Texto de origen:
----
Suena el teléfono, levanto las manos del teclado de mi notebook, y mientras respondo un e-mail me doy cuenta que mientras afuera se caen los pajaritos, aquí dentro disfruto de un confort fenomenal. Buenos Aires en enero es casi un paraíso, hay menos gente, menos tráfico, menos llamadas, menos mails, me siento más productivo que nunca. Pero sé que disfrutar de este momento sólo es posible gracias a una enorme cantidad de inventos que nos rodean.
Escribo por eso mi agradecimiento personal y público a todos los grandes inventores que hacen posible disfrutar una vida mucho más confortable y productiva: Jerónimo de Ayanz y Beaumont, Joseph Black y James Watt (desarrollaron el motor a vapor), Alexandre Fleming (la penicilina), Richard Trevithick (la locomotora), Benjamin Franklin (las patas de rana, el pararrayos, la silla mecedora, los anteojos bifocales…), Jonas Salk (poliomielitis), Albert Sabin (vacuna oral), Thomas Alva Edison (la bombita de luz, el fonógrafo y otros cientos de inventos), Graham Bell (avances del teléfono), Auguste & Louis Lumiere (el cine), Antonio Meucci (el teléfono), Frank Seiberling (neumáticos), King Camp Gillette (hojita de afeitar), Isaac Singer (la máquina de coser), Henry Ford (línea de montaje), Guglielmo Marconi (la radio), Norman Borlaug (los granos híbridos), Bill Gates (Microsoft), Steve Jobs (PC, Apple, I-pod, I-phone), Ray Kurzweil (los reconocimientos de imagen y voz para las computadoras), Larry Page & Sergei Brin (Google), Mark Zuckerberg (Facebook), Jimmy Wales (Wikipedia), Chad Hurley, Steve Chen y Jawed Karim (en febrero de 2005 fundaron Youtube) y unos cuantos más, aunque no demasiados. Pero muy especialmente en este caluroso enero quiero agradecer a Willis Haviland Carrier, que nos dio el aire-acondicionado.
----
Tareas:
1. En el texto sobre los inventores, ¿a qué inventor se le agradece muy especialmente en este caluroso enero?
2. Prosigue el texto sobre los inventores a partir de su última oración.

Registros proporcionados:
----
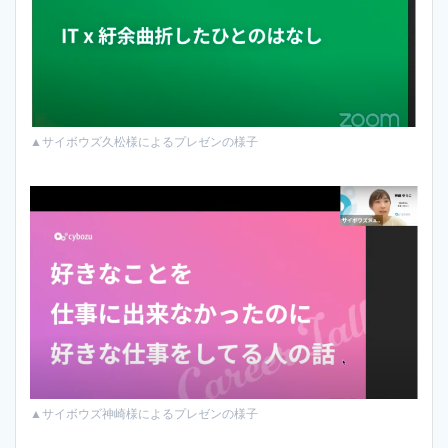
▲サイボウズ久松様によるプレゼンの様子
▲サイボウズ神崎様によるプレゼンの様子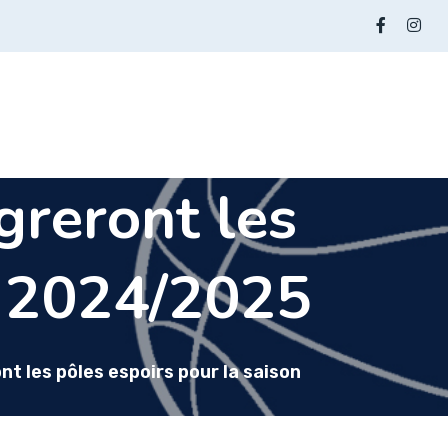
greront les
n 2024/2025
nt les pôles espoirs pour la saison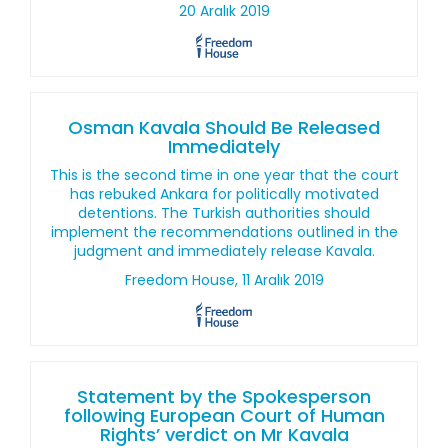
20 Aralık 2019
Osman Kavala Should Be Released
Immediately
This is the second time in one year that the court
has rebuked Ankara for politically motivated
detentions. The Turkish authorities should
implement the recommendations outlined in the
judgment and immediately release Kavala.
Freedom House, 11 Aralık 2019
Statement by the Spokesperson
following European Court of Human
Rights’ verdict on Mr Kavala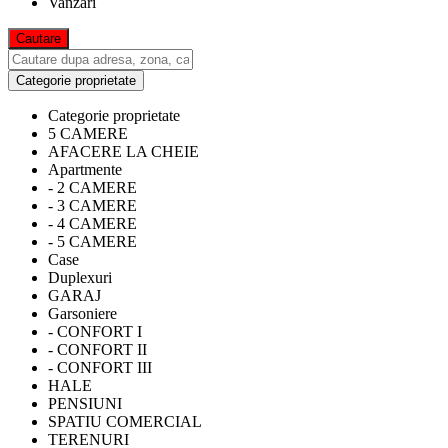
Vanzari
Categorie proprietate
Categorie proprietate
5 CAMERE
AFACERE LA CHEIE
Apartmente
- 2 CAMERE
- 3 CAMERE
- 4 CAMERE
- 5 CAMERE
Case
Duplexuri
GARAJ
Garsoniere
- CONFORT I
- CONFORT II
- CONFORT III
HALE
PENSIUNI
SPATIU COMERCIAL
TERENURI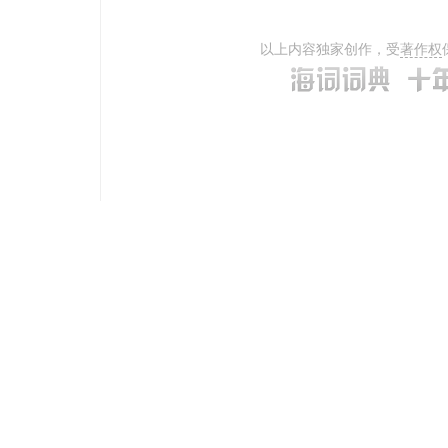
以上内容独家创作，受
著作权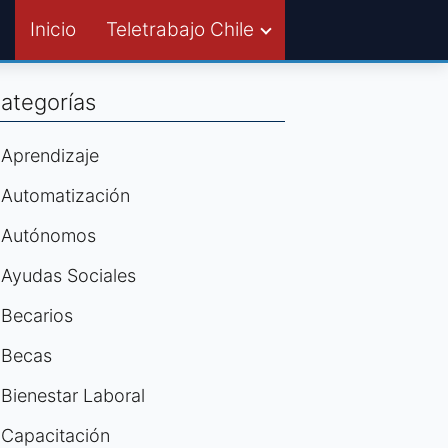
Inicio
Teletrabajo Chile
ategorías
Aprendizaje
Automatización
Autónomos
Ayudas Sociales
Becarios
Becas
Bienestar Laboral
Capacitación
----
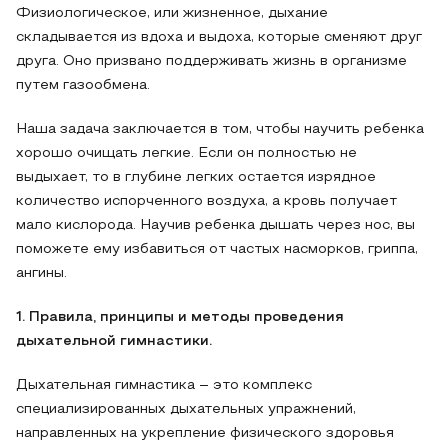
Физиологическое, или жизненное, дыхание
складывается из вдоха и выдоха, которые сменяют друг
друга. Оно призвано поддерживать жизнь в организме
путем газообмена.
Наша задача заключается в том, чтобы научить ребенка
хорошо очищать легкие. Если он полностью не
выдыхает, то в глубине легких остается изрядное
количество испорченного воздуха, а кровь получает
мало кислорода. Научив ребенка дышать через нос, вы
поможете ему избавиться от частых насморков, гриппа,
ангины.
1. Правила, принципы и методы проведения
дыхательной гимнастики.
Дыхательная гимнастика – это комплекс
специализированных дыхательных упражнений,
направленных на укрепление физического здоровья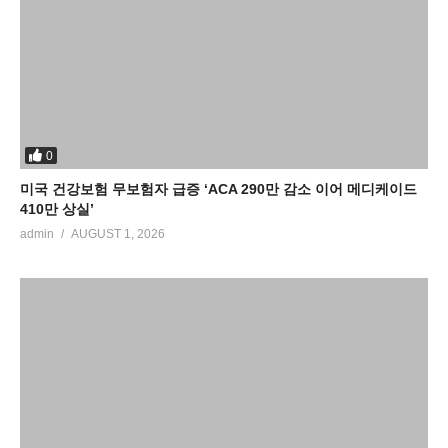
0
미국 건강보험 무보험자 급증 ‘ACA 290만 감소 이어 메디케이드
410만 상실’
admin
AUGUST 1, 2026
----
Respuestas:
1. A Willis Haviland Carrier, que nos dio el aire acondicionado.

2.
Tengo claro que ninguno necesita mi homenaje, todos ellos ya recibieron su principal premio en vida, porque al decir de Nikola Tesla: “No creo que exista ninguna emoción que pueda atravesar el corazón del hombre equivalente a la que tiene el inventor que ve cómo una creación de su mente se despliega victoriosa”. En cambio, sí es muy importante para nosotros reconocer que el progreso es consecuencia directa de las nuevas ideas, los inventos, la tecnología, y que éstos surgen en todos los lugares donde la libertad se despliega victoriosa.